We model the subnebulae of Jupiter and Saturn wherein satellite accretion took place. We expect a giant planet subnebula to be composed of an optically thick (given gaseous opacity) inner region inside of the planet's centrifugal radius (located at rcJ ~15 RJ for Jupiter and rcS ~22 RS for Saturn), and an optically thin, extended outer disk out to a fraction of the planet's Roche lobe, which we choose to be ~ Rroche/5 (located at ~150 RJ near the inner irregular satellites for Jupiter, and ~200 RS near Phoebe for Saturn). This places Titan and Ganymede in the inner disk, Callisto and Iapetus in the outer disk, and Hyperion in the transition region. The inner disk is the leftover of the gas accreted by the protoplanet at the end of planetary accretion. The outer disk results from the solar torque on nebula gas flowing into the protoplanet during the time of giant planet gap opening (Bryden et. al. 1999, ApJ 514, 344). For the sake of specificity, we use a cosmic mixture "minimal mass" model to constrain the gas densities of the inner disks of Jupiter and Saturn. For the total mass of the outer disk we use the simple scaling Mdisk ~MP tgap/tacc, where MP is the mass of the giant planet, tgap is the gap opening timescale, and tacc is the giant planet accretion time. This gives a total outer disk mass of ~ 100 MCallisto for Jupiter and possibly ~100 MIapetus for Saturn (which contain enough condensables to form Callisto and Iapetus respectively). Our model has Ganymede at a subnebula temperature of ~250 K, Titan at ~100 K and Rhea at ~250 K. The outer disks of Jupiter and Saturn have constant temperatures of 130 K and 90 K respectively.

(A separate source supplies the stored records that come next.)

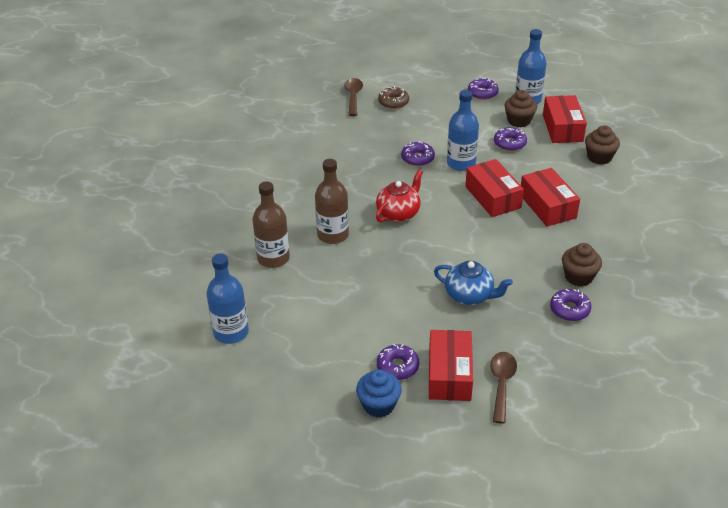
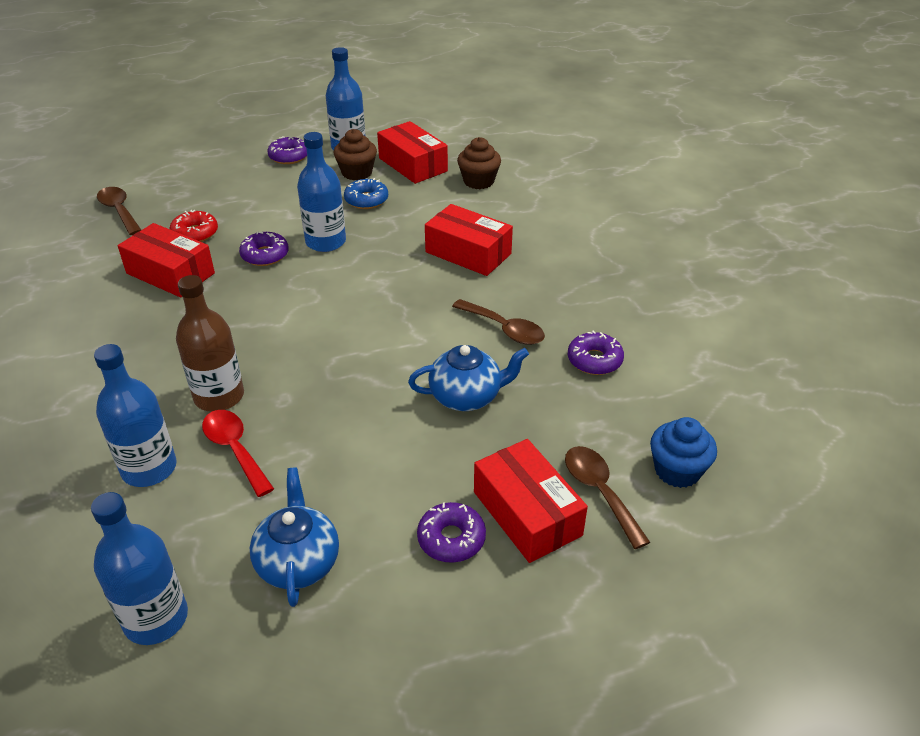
camera: 35 degrees left, 0 degrees up
brown bottle [252,181,290,268] -> blue bottle [94,344,177,487]
blue cupcake [356,369,402,417] -> blue cupcake moved to [650,417,717,488]
red teapot [376,170,423,223] -> none
brown donut [378,87,409,109] -> none
red box [465,159,524,217] -> red box moved to [118,223,215,297]
purple donut [494,127,527,151] -> blue donut [344,178,388,209]
brown cupcake [562,243,602,287] -> none
none -> red donut [169,210,218,242]
none -> red spoon [202,410,274,497]
none -> blue teapot [250,468,339,607]
none -> brown spoon [452,299,545,345]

We compute the torque as a function of position and show that although the torque exerted on the satellite is generally negative, which leads to inward migration as expected (Ward 1997, Icarus 126, 261), there are regions of the disk where the torque is positive. For our model these regions of positive torque correspond roughly to the locations of Callisto and Iapetus. Though the outer location of zero torque depends on the (unknown) size of the transition region, the result that Saturn's is found much farther out (at ~3 rcS) than Jupiter's (at ~2 rcJ) is mostly due to Saturn's less massive outer disk, and larger Hill radius.